Segment Open

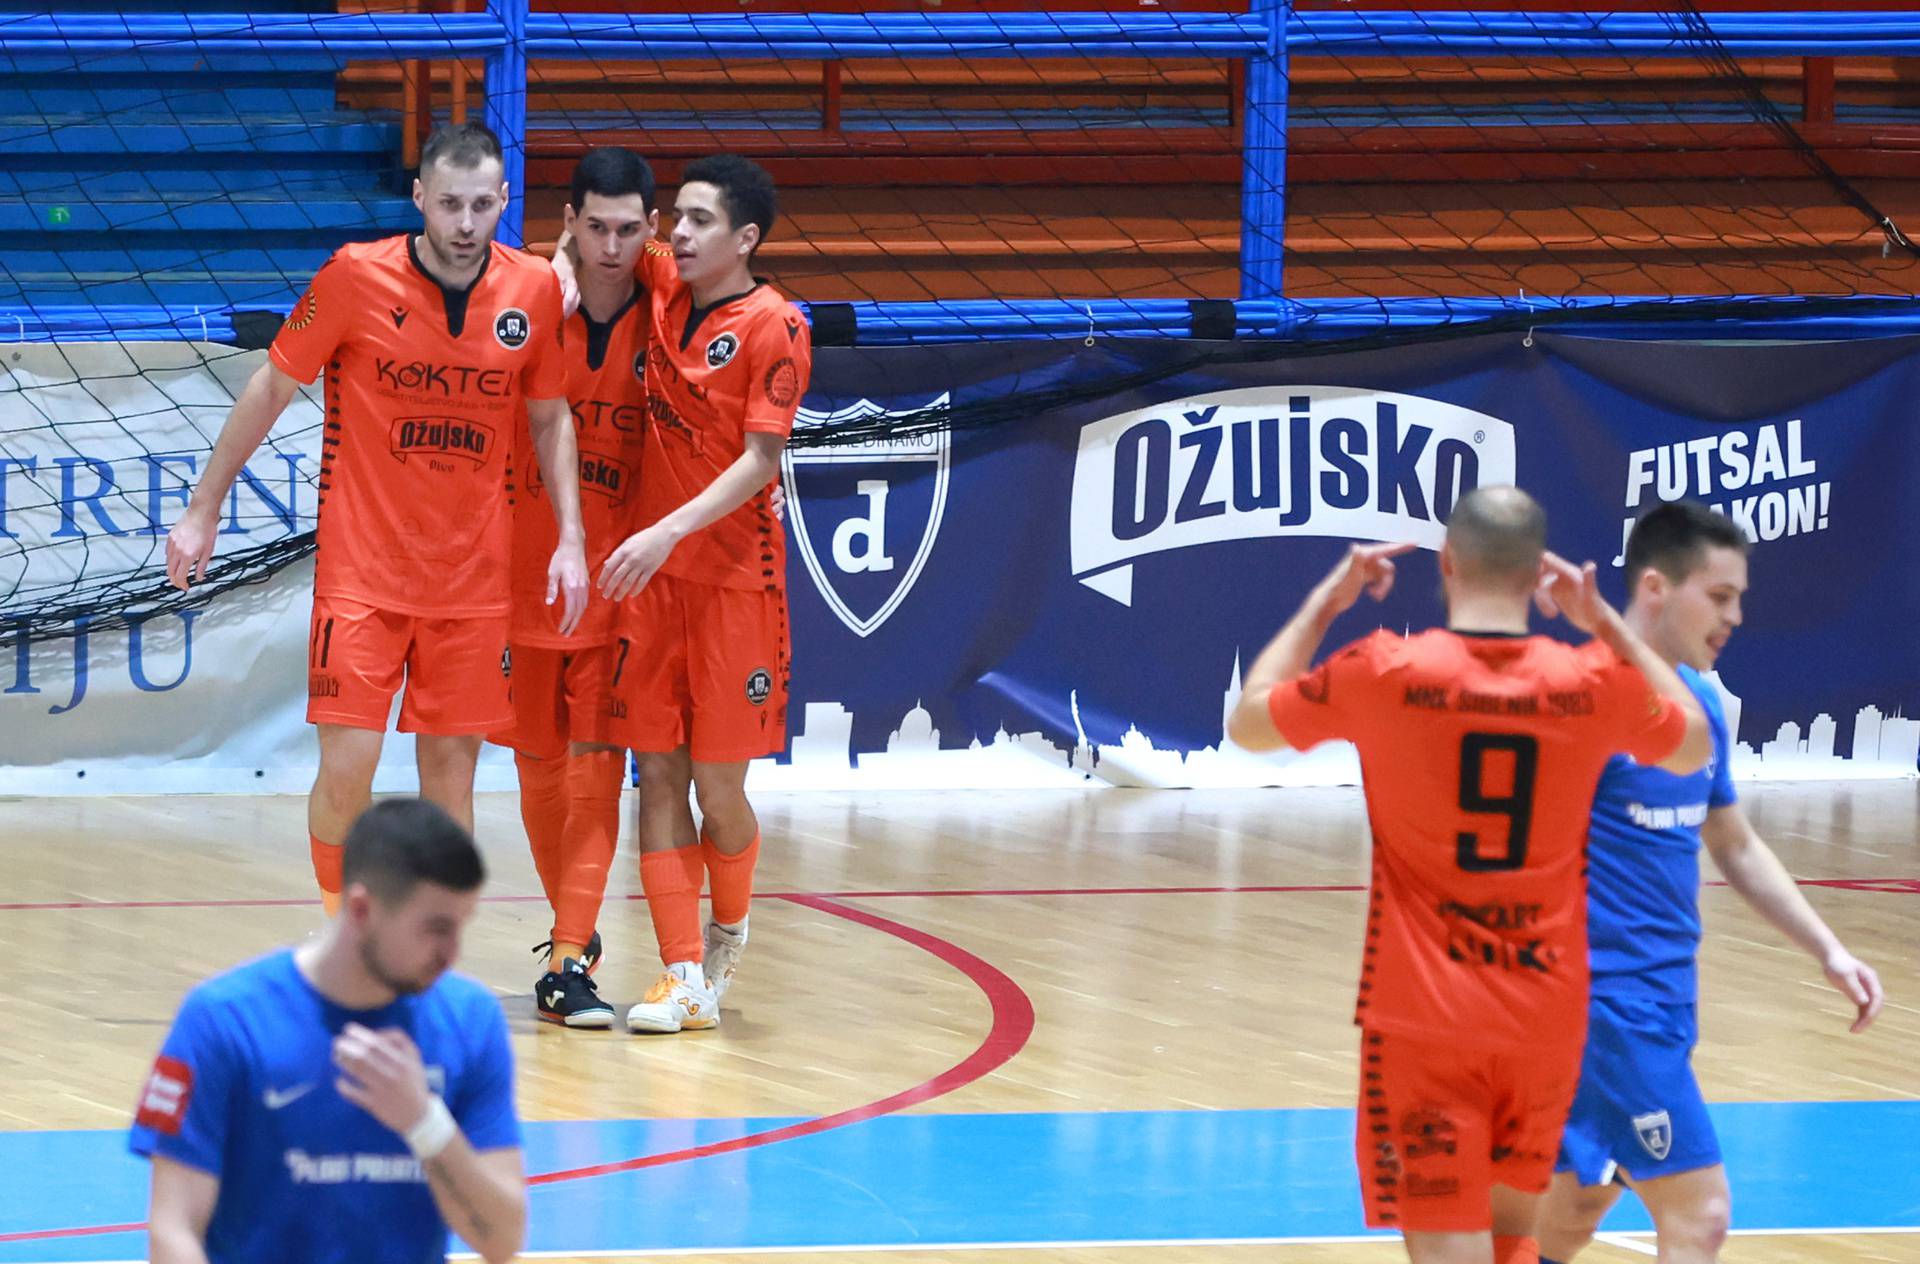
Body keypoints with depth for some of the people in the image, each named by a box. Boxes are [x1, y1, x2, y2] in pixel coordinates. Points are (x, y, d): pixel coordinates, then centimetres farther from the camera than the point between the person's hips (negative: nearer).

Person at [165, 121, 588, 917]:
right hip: (362, 569, -2)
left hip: (475, 575, 3)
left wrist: (570, 537, 1)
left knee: (451, 766, 5)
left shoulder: (533, 290, -2)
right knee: (346, 766, -9)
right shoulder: (357, 276, -10)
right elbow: (272, 386, 0)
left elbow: (550, 418, 11)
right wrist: (203, 509, 2)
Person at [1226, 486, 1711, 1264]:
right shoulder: (1594, 682, -5)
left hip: (1423, 1018, -3)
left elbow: (1248, 724, 7)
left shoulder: (1384, 673, -12)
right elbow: (1692, 746, 18)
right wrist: (1604, 623, 17)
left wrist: (1324, 603, 14)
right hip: (1546, 1017, 3)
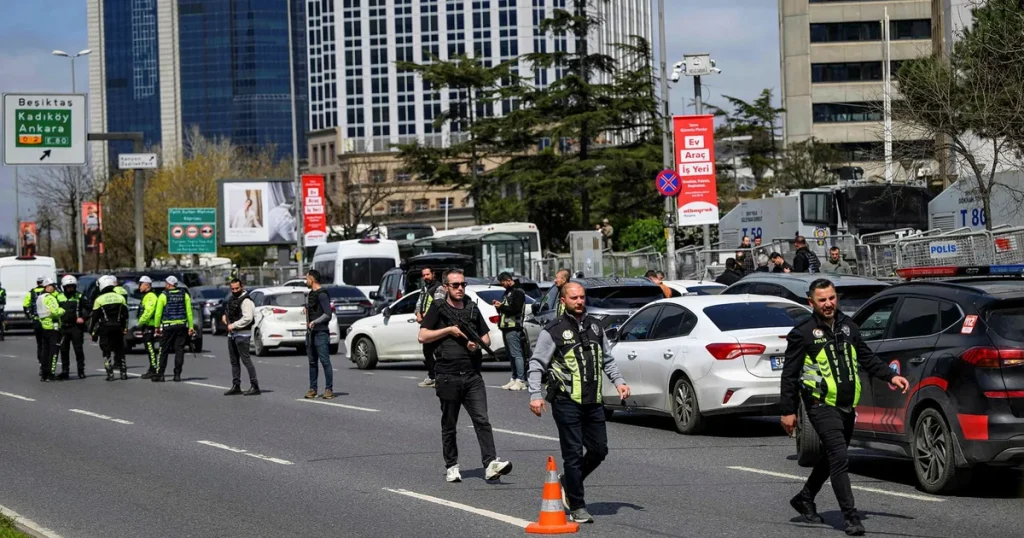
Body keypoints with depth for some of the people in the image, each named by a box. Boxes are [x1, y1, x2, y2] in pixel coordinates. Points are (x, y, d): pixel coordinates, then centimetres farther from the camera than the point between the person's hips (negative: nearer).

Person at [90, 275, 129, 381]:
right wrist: (125, 328, 15)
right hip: (118, 328, 3)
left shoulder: (99, 299, -5)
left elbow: (94, 317, -3)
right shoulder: (120, 297, 5)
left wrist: (92, 331, 4)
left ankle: (110, 374, -4)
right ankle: (123, 372, 11)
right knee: (119, 350, 12)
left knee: (106, 352, 2)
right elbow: (125, 315, 9)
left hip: (105, 329, -3)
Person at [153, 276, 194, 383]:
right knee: (179, 350, 6)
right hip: (182, 325, 3)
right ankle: (177, 374, 4)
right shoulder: (184, 295, 5)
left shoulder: (163, 296, -5)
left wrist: (157, 326, 2)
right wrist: (190, 326, 5)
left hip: (168, 326, -3)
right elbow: (189, 312, 3)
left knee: (164, 351, 3)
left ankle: (160, 374, 2)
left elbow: (158, 313, -6)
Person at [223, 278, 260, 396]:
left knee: (246, 360, -10)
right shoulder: (232, 299, 15)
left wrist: (233, 325, -19)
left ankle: (254, 386, -9)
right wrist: (225, 315, 12)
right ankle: (236, 386, 19)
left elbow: (248, 318, -24)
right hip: (232, 334, 10)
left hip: (242, 334, -10)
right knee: (234, 361, 13)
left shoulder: (246, 301, -14)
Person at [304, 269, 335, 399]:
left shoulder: (322, 294, -10)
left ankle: (329, 389, -9)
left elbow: (328, 314, -17)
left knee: (325, 361, -9)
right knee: (312, 362, 9)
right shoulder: (310, 294, 18)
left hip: (321, 332, -9)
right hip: (310, 332, 9)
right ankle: (312, 389, 13)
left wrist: (315, 322, -24)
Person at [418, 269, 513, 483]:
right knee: (449, 425, 7)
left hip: (472, 376, 3)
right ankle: (451, 467, 17)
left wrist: (478, 344, -2)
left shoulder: (473, 309, 17)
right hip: (448, 376, -2)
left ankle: (491, 463, -18)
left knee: (482, 420, -10)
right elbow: (422, 336, -5)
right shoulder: (438, 310, 4)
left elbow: (486, 338, 21)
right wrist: (450, 329, -9)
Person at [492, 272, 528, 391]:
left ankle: (521, 381, -11)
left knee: (516, 354, -11)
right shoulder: (508, 291, 21)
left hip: (513, 328, -10)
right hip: (506, 327, 10)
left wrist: (501, 306, -12)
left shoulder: (518, 292, -9)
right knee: (510, 355, 11)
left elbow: (515, 309, -19)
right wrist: (499, 305, 7)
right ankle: (514, 379, 14)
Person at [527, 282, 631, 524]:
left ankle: (567, 482, 30)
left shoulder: (595, 326, 13)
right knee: (573, 454, -4)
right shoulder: (553, 331, -4)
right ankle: (577, 507, 4)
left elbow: (606, 359, 25)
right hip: (567, 402, -6)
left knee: (599, 450, 7)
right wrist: (535, 395, -13)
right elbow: (536, 364, -4)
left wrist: (618, 381, 11)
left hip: (593, 402, 6)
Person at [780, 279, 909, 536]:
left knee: (832, 457, 17)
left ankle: (805, 499, 36)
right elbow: (790, 375, -5)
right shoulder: (803, 333, -8)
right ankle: (851, 517, -15)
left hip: (846, 406, 7)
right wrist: (788, 411, -6)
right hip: (822, 405, -7)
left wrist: (890, 376, 9)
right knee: (839, 459, -15)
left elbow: (866, 357, 21)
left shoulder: (847, 326, 10)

Segment Closed

WHAT YOU SHOULD DO: All entries are to be retyped exactly. Omit any embedded images.

ANSWER FOR THIS EXERCISE:
Body keypoints with depth for some of the people in the image, each named by a box. Boxes are [x1, y1, x2, y2] in pixel coordinates. Points are (x, y, d): pixel coordinates, then centimetres farther from the camera than the point between the person's hips (negative: nearer).

Person at [165, 121, 588, 917]:
right hip: (362, 569, -2)
left hip: (475, 575, 3)
left wrist: (570, 537, 1)
left knee: (451, 766, 5)
left shoulder: (533, 290, -2)
right knee: (346, 766, -9)
right shoulder: (357, 276, -10)
right elbow: (272, 386, 0)
left elbow: (550, 418, 11)
right wrist: (203, 509, 2)
Person at [1226, 486, 1711, 1264]:
right shoulder: (1594, 682, -5)
left hip: (1423, 1018, -3)
left elbow: (1248, 724, 7)
left shoulder: (1384, 673, -12)
right elbow: (1692, 746, 18)
right wrist: (1604, 623, 17)
left wrist: (1324, 603, 14)
right hip: (1546, 1017, 3)
Body keypoints with depth for some of the people in the image, each named by a box. Boxes are [x1, y1, x2, y2] in pixel coordinates. Points are (x, y, d): pixel coordinates, then centimetres farther from the camera than the point between the person's hips (negative: nearer).

Person at [90, 275, 129, 381]:
right wrist: (125, 328, 15)
right hip: (118, 328, 3)
left shoulder: (99, 299, -5)
left elbow: (94, 317, -3)
right shoulder: (120, 297, 5)
left wrist: (92, 331, 4)
left ankle: (110, 374, -4)
right ankle: (123, 372, 11)
right knee: (119, 350, 12)
left knee: (106, 352, 2)
right elbow: (125, 315, 9)
left hip: (105, 329, -3)
Person at [153, 276, 194, 383]:
right knee: (179, 350, 6)
right hip: (182, 325, 3)
right ankle: (177, 374, 4)
right shoulder: (184, 295, 5)
left shoulder: (163, 296, -5)
left wrist: (157, 326, 2)
right wrist: (190, 326, 5)
left hip: (168, 326, -3)
right elbow: (189, 312, 3)
left knee: (164, 351, 3)
left ankle: (160, 374, 2)
left elbow: (158, 313, -6)
Person at [223, 278, 260, 396]:
left knee: (246, 360, -10)
right shoulder: (232, 299, 15)
left wrist: (233, 325, -19)
left ankle: (254, 386, -9)
right wrist: (225, 315, 12)
right ankle: (236, 386, 19)
left elbow: (248, 318, -24)
right hip: (232, 334, 10)
left hip: (242, 334, -10)
right knee: (234, 361, 13)
left shoulder: (246, 301, -14)
Person at [304, 269, 335, 399]:
left shoulder: (322, 294, -10)
left ankle: (329, 389, -9)
left elbow: (328, 314, -17)
left knee: (325, 361, -9)
right knee: (312, 362, 9)
right shoulder: (310, 294, 18)
left hip: (321, 332, -9)
right hip: (310, 332, 9)
right ankle: (312, 389, 13)
left wrist: (315, 322, -24)
Person at [418, 269, 513, 483]:
right knee: (449, 425, 7)
left hip: (472, 376, 3)
right ankle: (451, 467, 17)
left wrist: (478, 344, -2)
left shoulder: (473, 309, 17)
right hip: (448, 376, -2)
left ankle: (491, 463, -18)
left knee: (482, 420, -10)
right elbow: (422, 336, -5)
right shoulder: (438, 310, 4)
left elbow: (486, 338, 21)
right wrist: (450, 329, -9)
Person at [492, 272, 528, 391]:
left ankle: (521, 381, -11)
left knee: (516, 354, -11)
right shoulder: (508, 291, 21)
left hip: (513, 328, -10)
right hip: (506, 327, 10)
left wrist: (501, 306, -12)
left shoulder: (518, 292, -9)
right knee: (510, 355, 11)
left elbow: (515, 309, -19)
right wrist: (499, 305, 7)
right ankle: (514, 379, 14)
Person at [527, 282, 631, 524]:
left ankle: (567, 482, 30)
left shoulder: (595, 326, 13)
right knee: (573, 454, -4)
right shoulder: (553, 331, -4)
right ankle: (577, 507, 4)
left elbow: (606, 359, 25)
right hip: (567, 402, -6)
left knee: (599, 450, 7)
right wrist: (535, 395, -13)
right elbow: (536, 364, -4)
left wrist: (618, 381, 11)
left hip: (593, 402, 6)
Person at [780, 279, 909, 536]:
left knee: (832, 457, 17)
left ankle: (805, 499, 36)
right elbow: (790, 375, -5)
right shoulder: (803, 333, -8)
right ankle: (851, 517, -15)
left hip: (846, 406, 7)
right wrist: (788, 411, -6)
right hip: (822, 405, -7)
left wrist: (890, 376, 9)
right knee: (839, 459, -15)
left elbow: (866, 357, 21)
left shoulder: (847, 326, 10)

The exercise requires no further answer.